Now that my blurry eyes have cleared and my brain has slowed to a crawl, Jake, I see there are MANY typos in that post! That’s what happens when you try to keep your typing up with the speaker. Perhaps Jessica will let me go back and fix them, hint, hint, Jessica. :)

Hopefully in the hurry, you got the important points, though.

To add to Jessica’s answer, the most important takeaway from this presentation is that the quality of your content is what matters most. Don’t just create it for the sake of creation. Make it count and make it work for you which is why there was so much attention to developing your site personas to ensure you deliver what your visitors are looking for.

Once you have that quality content, you can then get more bang out of it by repurposing it in other ways such as Jessica suggested. You can also place that content in its various forms off site, as appropriate, in places like Slideshare, Hubpages, Squidoo, Podcast Alley, Youtube, etc. That will increase your exposure.

One suggestion the speaker made was to take a lengthy whitepaper and turn it into a series of blog posts. How about doing the same with videos? And how about taking an article with a lot of data and turning it into an infographic? Or making several posts on your Facebook business page with points you made in your blog?

While the options are not endless, hopefully that’s enough to at least give you some time off from your writing so you can get out and enjoy the fresh air while your content continues to work for you.

And, I too, hope that helps!

Kathy

Hi there and thanks for your comment (and keen eye!) — this is a liveblog of an SMX West session, so while I wasn’t there personally, I can imagine what is being said here.

Take a topic you wrote for one medium and find different ways to create it into other types of content. My personal advice would be to look at all the content mediums you have available to you and think about how that topic can fit into that medium.

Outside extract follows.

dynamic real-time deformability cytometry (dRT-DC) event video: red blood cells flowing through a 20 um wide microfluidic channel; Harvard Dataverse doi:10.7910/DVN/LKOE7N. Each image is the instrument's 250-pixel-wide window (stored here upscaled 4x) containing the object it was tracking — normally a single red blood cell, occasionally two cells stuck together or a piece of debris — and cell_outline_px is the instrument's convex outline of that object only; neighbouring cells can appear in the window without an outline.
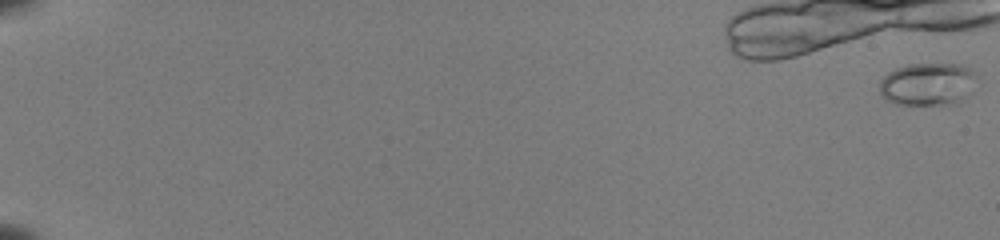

So a newsletter article can be turned into tweets, into a blog post, into a video, into a white paper and so on. The topic is essentially the same but the medium and the content varies.

Hope that helps!

Jessica

Speaking of high quality content, just wanted to let you know you are missing an”s” in the following sentence : “products or services throughout thes ales cycle” Now thats out of the way, on to a question I had. When you refer to re purposed content, what does that mean exactly?